En el Gobierno buscan que Enarsa (que también tendrá accionistas privados y cotizaría en Bolsa) sirva a los funcionarios como una fuente de información para comparar con las privatizadas “y así conocer sus verdaderos costos”, dicen. Pero también tendrá como objeto encarar proyectos de obras públicas que sean de interés del Ejecutivo. El gasoducto San Martín 2 es una de ellas.
“Ese gasoducto ampliará la capacidad del otro San Martín, el 1, que une Tierra del Fuego con la Capital —dicen los funcionarios—. Se harán obras para completar trayectos parciales que ya están, con lo que terminará teniendo 1.300 kilómetros de extensión. Hoy el San Martín transporta 22 millones de metros cúbicos de gas por día. Con el segundo ramal, llevará 2,6 millones más en 2005. Y en 2006, 5,4 millones de metros cúbicos más”.
El Plan de Energía se anunciará en un acto el martes en la Casa Rosada. Incluirá obras (además de los gasoductos, el levantamiento de la cota de Yacyretá y redes de alta tensión) y será el lanzamiento oficial de Enarsa. Será presentado por Néstor Kirchner. El Presidente, precisamente, en la semana pasada se refirió a los gasoductos que anunciará en esa ocasión: mencionó una inversión de US$ 500 millones para un ducto en el norte del país, donde Enarsa se asociaría con la privatizada TGN. Es la misma región donde se emplazará el Gasoducto Nordeste Argentino, que construirán el Estado con el Grupo Techint, que demandará US$ 1.300 millones. “El Nordeste aumentará la oferta de gas en el mercado en 10 millones de metros cúbicos diarios en 2006, que serán 30 millones en 2009”, dicen los funcionarios.
“Hay otras dos iniciativas de gasoductos encarados enteramente por empresarios privados, en el sur del país”, señalaron las mismas fuentes. En esa región, los técnicos señalan que hay un proyecto que cruzará la Patagonia hasta Esquel, para reforzar el Gasoducto Cordillerano.

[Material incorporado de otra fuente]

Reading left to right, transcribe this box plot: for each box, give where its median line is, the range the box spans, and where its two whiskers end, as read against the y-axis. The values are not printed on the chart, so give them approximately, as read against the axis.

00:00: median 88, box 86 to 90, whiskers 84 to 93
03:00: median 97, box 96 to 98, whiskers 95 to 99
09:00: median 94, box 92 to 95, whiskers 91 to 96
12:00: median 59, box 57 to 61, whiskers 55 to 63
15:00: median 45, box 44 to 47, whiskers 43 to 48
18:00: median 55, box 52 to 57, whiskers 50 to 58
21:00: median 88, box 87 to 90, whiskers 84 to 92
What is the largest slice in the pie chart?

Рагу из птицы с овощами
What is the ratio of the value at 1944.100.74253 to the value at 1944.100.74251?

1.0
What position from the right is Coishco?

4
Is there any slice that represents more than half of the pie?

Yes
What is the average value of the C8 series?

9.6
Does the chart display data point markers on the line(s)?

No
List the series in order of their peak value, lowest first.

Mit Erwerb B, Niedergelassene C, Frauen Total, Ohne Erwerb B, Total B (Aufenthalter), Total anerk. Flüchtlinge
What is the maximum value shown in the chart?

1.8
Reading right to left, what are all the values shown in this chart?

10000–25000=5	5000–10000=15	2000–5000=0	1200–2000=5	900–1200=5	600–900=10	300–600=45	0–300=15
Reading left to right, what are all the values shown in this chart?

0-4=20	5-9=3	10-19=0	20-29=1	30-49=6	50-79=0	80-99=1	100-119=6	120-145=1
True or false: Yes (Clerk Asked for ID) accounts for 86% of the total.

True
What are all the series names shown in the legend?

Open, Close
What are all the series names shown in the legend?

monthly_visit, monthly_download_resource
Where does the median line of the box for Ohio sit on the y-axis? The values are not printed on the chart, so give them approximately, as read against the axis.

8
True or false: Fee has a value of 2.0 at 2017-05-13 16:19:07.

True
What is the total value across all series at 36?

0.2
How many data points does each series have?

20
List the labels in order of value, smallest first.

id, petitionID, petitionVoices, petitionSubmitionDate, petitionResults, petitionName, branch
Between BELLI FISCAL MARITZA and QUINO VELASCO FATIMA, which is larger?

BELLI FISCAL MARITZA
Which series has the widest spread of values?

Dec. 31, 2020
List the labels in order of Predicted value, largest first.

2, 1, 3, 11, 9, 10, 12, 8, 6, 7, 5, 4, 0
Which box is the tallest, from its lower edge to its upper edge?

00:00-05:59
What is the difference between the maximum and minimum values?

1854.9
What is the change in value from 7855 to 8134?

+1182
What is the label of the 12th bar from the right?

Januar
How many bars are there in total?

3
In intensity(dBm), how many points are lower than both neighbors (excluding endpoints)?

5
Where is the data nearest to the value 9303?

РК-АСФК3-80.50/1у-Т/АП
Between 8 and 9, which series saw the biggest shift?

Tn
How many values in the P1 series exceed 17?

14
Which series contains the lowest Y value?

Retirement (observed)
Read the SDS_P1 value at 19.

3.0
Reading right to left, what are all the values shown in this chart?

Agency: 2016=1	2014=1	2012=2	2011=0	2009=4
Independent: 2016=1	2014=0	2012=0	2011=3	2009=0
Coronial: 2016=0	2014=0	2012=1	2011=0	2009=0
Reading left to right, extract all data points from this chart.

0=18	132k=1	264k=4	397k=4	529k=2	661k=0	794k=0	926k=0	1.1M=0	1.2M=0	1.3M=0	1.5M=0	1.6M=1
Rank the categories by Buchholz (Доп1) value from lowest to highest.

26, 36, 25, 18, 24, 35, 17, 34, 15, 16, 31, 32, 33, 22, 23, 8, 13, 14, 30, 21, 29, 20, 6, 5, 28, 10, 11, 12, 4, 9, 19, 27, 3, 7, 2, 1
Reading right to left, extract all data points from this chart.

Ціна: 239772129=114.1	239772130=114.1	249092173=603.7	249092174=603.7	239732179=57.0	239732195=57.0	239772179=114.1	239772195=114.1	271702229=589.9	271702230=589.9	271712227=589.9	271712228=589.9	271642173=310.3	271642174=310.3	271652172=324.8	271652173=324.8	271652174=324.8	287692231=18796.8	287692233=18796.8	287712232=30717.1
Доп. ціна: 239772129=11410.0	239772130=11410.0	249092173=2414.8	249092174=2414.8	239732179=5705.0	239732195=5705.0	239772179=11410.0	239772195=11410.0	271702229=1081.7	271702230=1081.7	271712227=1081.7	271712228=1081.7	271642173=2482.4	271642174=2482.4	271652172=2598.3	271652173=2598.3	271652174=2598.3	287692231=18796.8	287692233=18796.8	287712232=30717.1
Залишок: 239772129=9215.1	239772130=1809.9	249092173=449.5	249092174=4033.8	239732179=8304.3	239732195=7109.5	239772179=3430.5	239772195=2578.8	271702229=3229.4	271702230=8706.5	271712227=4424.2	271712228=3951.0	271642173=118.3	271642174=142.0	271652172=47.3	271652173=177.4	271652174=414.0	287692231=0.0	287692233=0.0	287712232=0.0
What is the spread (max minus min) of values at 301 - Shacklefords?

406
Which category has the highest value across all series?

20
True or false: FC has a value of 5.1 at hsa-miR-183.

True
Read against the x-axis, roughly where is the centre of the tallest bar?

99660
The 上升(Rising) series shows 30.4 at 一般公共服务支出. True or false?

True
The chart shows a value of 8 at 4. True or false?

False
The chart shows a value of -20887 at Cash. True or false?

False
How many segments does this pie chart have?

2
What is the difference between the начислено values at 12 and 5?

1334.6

La financiación para esos emprendimientos correría por dos vías. Por un lado, el dinero que Enarsa pudiera colectar en la Bolsa y entre inversores privados para cada proyecto. Por el otro, el Fondo Fiduciario del gas que se anunciará junto con el Plan de Energía. Mañana, por caso, se discutirá el aporte del GNC a ese Fondo. Aporte que implicaría otro aumento en ese combustible.
La preocupación por los gasoductos, dicen en el máximo nivel del Ejecutivo, se debe “a que son nuestra limitante estructural más importante. Aunque las petroleras produjeran todo el gas que el país necesita hoy, no tenemos manera de llevarlo a los lugares de consumo.” Eso sí: se trata de obras de —por lo menos— mediano plazo: ninguna de ellas solucionará la escasez de combustible que se espera este invierno.